Condos in Toronto are springing up faster than mushrooms. But developer Peter Freed, of Freed Developments Ltd., had seen Starck's work on other condo projects in the U.S. and was bowled over by his sense of fun; he figured the ultra-cool designer could give him an edge. So he commissioned Starck to design the indoor lobby, outdoor courtyard, model suites and floor plans for Seventy5 Portland Street, in the downtown King West district. “I felt the neighbourhood was ready, and wanted to differentiate it from the competition,” says 37-year-old Freed. It is Starck's first project in Canada.
For his debut, Starck offers up a whimsical play on scale in the public areas, and modern, clean design elsewhere. The courtyard's centrepiece is a 30-metre-long table of Alice in Wonderland proportions, running into the interior lobby. (This, Starck says, is part of his vision that a condo building should be more than a collection of separate units.) The building will incorporate two looks: “minimal,” in whites complemented by colourful lighting; and “natural,” in earthier tones and materials. Seventy5 Portland, a modernist structure of glass and concrete, designed by Toronto-based Core Architects, is set to break ground in spring 2007.

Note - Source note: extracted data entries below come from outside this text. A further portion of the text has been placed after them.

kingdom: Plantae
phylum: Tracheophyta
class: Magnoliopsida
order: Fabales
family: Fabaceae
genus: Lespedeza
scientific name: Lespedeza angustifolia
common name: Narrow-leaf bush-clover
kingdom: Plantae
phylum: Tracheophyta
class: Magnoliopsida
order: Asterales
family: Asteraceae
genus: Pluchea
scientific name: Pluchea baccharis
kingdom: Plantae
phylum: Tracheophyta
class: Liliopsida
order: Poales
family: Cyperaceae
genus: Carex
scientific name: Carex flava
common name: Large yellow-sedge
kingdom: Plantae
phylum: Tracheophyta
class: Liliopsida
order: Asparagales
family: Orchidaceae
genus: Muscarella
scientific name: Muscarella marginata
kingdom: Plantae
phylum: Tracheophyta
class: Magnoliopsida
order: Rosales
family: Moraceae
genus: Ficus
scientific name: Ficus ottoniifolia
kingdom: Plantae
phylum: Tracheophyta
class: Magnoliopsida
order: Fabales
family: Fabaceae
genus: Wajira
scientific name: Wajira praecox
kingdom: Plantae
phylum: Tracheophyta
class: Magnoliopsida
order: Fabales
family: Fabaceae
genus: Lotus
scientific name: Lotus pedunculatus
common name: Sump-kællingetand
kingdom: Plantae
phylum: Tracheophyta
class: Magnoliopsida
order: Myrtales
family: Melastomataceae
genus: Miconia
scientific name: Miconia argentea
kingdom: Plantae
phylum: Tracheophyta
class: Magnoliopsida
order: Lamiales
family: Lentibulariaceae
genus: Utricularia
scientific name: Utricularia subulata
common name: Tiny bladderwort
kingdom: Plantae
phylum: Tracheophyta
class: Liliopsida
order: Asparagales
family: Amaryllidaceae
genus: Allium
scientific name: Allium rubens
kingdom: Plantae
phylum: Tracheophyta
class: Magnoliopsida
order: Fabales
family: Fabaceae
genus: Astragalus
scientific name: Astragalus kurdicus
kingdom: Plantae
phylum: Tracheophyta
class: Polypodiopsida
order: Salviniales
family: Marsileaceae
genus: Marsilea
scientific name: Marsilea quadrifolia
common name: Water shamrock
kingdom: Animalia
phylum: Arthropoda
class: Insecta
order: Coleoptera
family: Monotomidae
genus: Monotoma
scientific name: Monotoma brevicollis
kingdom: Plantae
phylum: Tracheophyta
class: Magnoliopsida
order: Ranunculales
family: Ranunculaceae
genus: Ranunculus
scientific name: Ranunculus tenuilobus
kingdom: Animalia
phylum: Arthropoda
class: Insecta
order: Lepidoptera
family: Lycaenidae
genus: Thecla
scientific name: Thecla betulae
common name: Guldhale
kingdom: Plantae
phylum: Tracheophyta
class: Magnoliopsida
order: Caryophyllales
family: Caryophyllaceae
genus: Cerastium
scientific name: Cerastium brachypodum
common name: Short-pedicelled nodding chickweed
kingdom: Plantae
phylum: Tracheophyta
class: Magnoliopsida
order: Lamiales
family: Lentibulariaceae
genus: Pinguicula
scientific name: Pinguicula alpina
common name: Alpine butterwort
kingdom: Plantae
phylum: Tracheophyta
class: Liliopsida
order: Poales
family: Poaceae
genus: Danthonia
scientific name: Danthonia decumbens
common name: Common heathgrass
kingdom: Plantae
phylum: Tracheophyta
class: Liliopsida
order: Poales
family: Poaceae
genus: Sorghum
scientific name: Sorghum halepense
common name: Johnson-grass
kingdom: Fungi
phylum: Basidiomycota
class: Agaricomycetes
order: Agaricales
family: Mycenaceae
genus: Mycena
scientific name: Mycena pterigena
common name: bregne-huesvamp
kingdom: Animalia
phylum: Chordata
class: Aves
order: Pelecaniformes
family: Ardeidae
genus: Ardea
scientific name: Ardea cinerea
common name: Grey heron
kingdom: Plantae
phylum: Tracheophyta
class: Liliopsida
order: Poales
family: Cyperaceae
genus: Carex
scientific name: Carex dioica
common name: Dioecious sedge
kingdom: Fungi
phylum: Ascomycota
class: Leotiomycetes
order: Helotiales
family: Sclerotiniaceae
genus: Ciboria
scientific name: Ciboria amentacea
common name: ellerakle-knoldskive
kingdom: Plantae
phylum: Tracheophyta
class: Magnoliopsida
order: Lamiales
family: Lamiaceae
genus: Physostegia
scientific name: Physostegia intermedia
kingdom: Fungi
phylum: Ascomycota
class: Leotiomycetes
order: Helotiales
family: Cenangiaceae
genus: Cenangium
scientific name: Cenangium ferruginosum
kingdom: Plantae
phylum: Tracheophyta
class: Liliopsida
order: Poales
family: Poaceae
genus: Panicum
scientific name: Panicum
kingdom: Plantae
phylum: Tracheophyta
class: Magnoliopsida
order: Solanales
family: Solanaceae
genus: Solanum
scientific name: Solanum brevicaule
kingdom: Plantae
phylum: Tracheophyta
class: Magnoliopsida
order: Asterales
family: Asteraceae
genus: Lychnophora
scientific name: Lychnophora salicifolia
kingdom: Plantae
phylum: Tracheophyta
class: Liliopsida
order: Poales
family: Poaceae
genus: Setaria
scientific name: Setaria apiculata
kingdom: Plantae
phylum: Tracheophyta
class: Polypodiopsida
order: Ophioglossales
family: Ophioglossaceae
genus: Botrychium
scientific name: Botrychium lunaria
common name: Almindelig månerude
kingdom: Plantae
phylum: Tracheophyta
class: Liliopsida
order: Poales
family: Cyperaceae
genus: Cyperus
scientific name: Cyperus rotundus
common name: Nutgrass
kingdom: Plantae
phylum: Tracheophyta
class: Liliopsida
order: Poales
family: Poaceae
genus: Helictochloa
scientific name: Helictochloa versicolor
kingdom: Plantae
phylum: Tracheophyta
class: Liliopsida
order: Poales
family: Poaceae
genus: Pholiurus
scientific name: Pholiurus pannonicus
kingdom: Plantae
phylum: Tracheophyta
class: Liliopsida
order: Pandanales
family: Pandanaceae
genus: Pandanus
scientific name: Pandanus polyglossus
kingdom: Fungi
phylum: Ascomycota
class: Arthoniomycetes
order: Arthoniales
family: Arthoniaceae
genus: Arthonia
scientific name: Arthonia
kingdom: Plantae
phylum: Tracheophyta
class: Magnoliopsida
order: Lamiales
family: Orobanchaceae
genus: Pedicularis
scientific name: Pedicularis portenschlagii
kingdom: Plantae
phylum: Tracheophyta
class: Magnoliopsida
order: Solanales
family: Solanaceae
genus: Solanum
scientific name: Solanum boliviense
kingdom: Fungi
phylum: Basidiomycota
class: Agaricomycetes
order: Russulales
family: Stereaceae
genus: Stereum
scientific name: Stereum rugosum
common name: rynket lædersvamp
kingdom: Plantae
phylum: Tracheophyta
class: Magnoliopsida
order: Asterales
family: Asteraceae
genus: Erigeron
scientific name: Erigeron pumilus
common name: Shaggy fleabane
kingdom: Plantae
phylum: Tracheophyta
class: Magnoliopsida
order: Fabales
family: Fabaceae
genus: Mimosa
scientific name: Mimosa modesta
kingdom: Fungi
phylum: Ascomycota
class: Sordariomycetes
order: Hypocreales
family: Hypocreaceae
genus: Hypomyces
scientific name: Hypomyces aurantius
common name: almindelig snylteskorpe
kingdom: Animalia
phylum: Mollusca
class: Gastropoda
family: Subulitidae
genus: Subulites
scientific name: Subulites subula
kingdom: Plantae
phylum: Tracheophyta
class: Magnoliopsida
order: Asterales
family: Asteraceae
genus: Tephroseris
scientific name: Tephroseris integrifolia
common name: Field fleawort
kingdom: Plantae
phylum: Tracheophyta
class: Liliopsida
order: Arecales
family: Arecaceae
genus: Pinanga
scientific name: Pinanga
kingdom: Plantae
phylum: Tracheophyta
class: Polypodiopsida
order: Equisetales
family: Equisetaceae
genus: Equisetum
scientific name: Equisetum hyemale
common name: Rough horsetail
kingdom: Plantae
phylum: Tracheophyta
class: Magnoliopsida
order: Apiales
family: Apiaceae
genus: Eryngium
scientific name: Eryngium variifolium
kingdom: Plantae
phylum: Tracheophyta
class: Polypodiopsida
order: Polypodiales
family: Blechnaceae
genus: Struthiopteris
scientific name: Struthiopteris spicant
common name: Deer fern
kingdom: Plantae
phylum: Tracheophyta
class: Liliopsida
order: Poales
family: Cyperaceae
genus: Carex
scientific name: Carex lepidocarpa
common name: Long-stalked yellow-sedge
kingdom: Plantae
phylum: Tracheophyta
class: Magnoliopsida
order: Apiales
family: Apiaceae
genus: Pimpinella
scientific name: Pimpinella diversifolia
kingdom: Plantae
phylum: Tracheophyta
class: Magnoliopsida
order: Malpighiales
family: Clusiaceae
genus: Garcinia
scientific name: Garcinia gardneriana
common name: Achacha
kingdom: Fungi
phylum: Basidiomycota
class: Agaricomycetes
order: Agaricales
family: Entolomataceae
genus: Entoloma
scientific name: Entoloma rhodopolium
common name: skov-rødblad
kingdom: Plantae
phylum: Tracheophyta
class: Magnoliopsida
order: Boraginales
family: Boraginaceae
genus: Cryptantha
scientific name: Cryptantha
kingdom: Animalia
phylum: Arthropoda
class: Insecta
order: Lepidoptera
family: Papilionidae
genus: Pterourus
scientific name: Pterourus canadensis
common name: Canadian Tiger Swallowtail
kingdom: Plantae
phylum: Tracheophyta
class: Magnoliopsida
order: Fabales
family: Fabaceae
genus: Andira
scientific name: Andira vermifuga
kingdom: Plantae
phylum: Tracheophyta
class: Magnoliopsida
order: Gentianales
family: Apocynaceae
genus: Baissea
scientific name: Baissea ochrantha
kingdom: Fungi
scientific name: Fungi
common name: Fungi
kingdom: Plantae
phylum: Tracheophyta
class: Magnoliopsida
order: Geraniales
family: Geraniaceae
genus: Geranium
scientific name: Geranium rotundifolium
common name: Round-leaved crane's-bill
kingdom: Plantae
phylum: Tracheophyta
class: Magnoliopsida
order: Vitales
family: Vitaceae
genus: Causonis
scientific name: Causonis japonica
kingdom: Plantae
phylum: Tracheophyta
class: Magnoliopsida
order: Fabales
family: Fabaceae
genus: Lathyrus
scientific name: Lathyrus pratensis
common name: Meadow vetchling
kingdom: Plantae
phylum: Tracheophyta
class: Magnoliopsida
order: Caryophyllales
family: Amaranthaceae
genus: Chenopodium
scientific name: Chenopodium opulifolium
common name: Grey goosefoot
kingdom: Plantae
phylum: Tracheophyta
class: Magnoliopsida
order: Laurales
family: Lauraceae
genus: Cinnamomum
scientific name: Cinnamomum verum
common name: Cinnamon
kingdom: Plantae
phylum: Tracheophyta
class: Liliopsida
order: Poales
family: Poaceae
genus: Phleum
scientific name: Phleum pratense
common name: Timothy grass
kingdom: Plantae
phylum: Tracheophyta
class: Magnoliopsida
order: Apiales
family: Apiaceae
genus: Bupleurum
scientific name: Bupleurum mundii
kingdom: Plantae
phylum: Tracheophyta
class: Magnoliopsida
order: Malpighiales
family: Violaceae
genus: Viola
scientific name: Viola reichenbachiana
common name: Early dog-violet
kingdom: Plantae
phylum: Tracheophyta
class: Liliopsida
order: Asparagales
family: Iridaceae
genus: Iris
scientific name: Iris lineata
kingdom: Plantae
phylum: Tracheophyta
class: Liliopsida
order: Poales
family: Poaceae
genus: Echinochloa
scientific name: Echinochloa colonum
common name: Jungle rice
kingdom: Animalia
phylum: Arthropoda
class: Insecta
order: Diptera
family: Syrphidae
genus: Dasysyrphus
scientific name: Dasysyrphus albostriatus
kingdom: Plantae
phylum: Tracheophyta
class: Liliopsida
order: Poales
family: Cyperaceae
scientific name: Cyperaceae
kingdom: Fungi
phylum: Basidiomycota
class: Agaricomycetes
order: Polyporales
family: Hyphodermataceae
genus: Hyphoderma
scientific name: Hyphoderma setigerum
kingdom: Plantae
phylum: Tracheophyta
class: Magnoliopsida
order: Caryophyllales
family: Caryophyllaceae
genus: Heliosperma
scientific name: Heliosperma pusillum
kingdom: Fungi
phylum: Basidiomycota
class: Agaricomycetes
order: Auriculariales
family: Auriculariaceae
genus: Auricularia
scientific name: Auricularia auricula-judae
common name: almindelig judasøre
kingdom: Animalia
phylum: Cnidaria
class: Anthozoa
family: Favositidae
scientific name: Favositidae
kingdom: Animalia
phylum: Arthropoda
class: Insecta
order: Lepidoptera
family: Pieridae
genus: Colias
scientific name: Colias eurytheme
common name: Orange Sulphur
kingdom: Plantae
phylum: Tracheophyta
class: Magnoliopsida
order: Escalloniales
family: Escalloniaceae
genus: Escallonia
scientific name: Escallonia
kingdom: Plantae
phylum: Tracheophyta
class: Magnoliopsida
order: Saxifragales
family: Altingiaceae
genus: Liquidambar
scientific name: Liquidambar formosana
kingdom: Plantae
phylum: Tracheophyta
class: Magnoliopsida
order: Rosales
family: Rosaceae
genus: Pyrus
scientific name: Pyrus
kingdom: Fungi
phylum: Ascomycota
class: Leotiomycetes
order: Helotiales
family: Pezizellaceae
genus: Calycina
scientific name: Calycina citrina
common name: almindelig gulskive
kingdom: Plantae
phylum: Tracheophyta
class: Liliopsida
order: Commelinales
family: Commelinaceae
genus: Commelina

Starck says he designs for those members of his “tribe” who appreciate what he does: “I try to help the person who thinks like me.” Freed says he is targeting “a style-conscious demographic” who “can identify with” good design.
Roman Bodnarchuk, chairman of N5R.com, a condominium marketing firm with offices in Toronto, Las Vegas and Jacksonville, Fla., says every market has its nuances. In Florida, it's landscaping; in New York, celebrity architects push condo sales. With 255 condo projects on the go in Toronto, “there are enormous competitive pressures” on developers to find new ways to stand out.
Starck's creative efforts and Freed's marketing acumen seem to have worked. The project was released in mid-October. Days later, more than 50% of the 200-plus units in the 11-storey building had sold. “We did almost $40 million in business,” Freed says, noting that selling 25-30% of units in the opening days of a project is more typical. Freed says most of those who bought a unit which range in price from $199,000 to $1.4 million bought because of Starck's input. Others, he says, came to the opening and fell for the design. After all, in what often feels like a sea of condo sameness, Seventy5 Portland is a Starck contrast.